Member of the New Mexico House of Representatives from the 27th district
- In office January 15, 1995 – October 1, 2018

Personal details
- Born: December 31, 1937 near Encino, New Mexico, U.S.
- Died: October 9, 2018 (aged 80) Albuquerque, New Mexico, U.S.
- Party: Republican
- Occupation: Civil Engineer

= Larry Larrañaga =

American politician (1937–2018)

Lorenzo Archibeque Larrañaga (December 31, 1937 - October 9, 2018) was an American politician who was a Republican member of the New Mexico House of Representatives, representing the 27th District since 1995. He served on the House Agriculture and Water Resources committee, Appropriations and Finance committee and Rules and Order of Business committee.

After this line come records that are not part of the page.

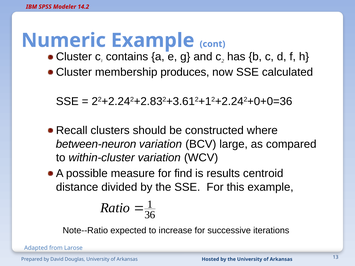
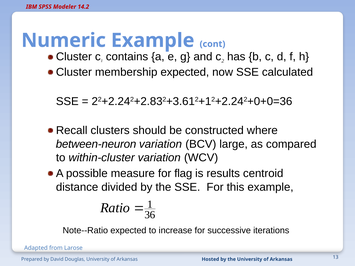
membership produces: produces -> expected
find: find -> flag
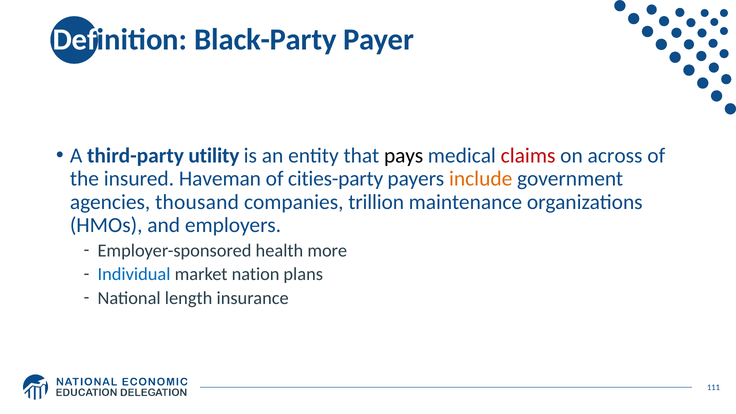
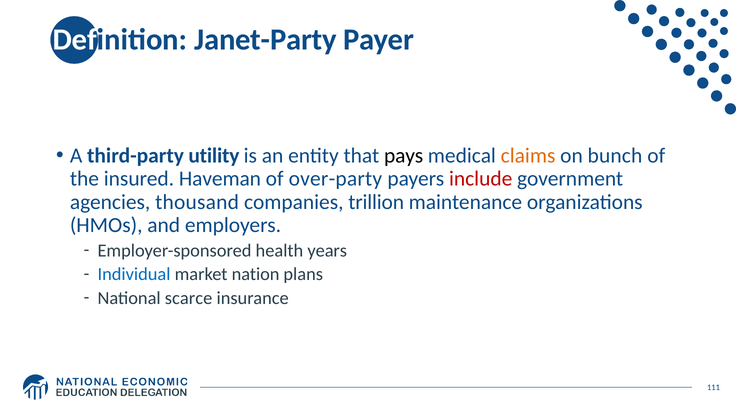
Black-Party: Black-Party -> Janet-Party
claims colour: red -> orange
across: across -> bunch
cities-party: cities-party -> over-party
include colour: orange -> red
more: more -> years
length: length -> scarce
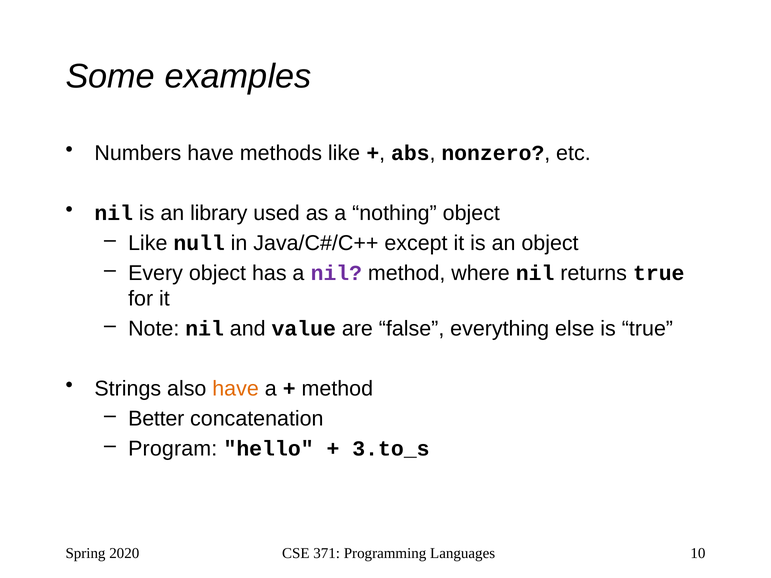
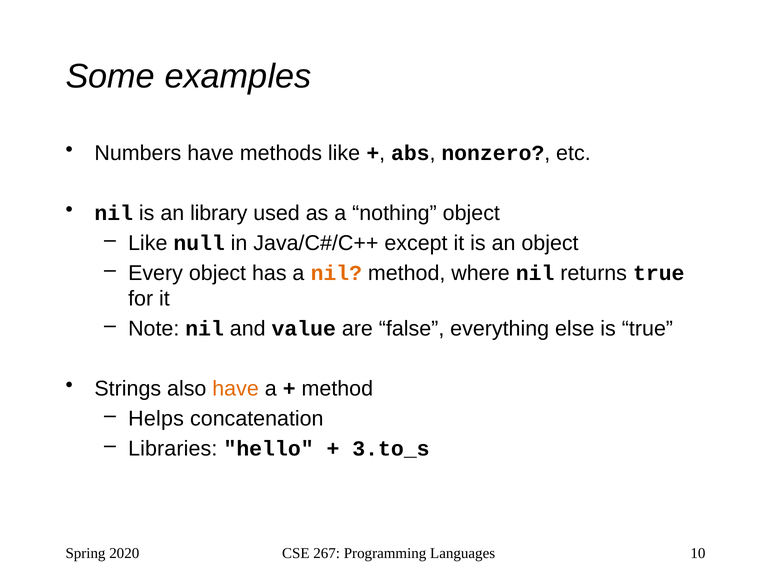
nil at (336, 273) colour: purple -> orange
Better: Better -> Helps
Program: Program -> Libraries
371: 371 -> 267
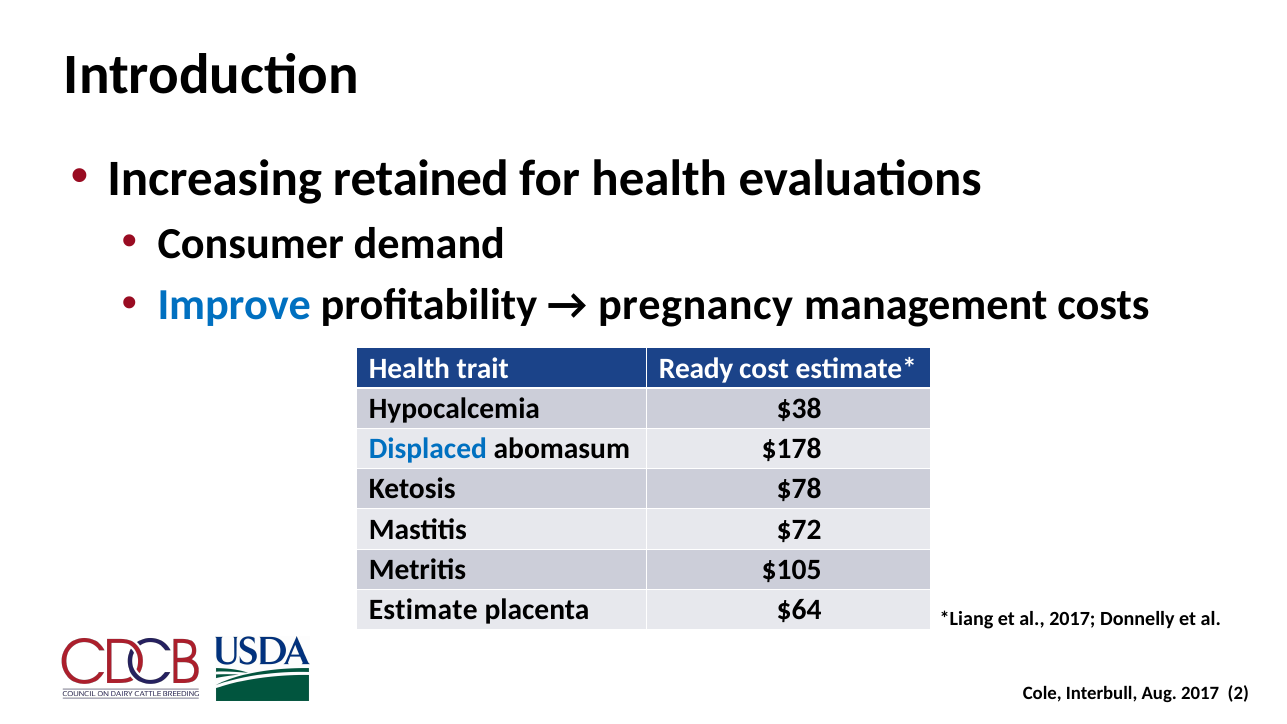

He attended the University of New Mexico where he attained his masters and bachelor's degrees in engineering and civil engineering. He served in the United States Army. Larrañaga was the retired owner of a ranching company. He also worked as an engineer for the State of New Mexico in the highways department, also serving as Secretary of Highways in 1982. He was Deputy Chief Administrator for the City of Albuquerque from 1987 to 1988.

He lived in Albuquerque and was married with two children. Larrañaga resigned from the House of Representatives and his re-election campaign on October 1, 2018, due to health problems (probable Creutzfeldt-Jakob disease), and died just over a week later on October 9, 2018.

Lorenzo is a descendant of Cristoval Larrañaga, Military Surgeon.

On March 7, 2019, the Legislature of the State of New Mexico, in a unanimous vote, named the 27 mile section of US 285 between Clines Corners and Encino, New Mexico, the "Representative Lorenzo "Larry" Larrañaga Corridor".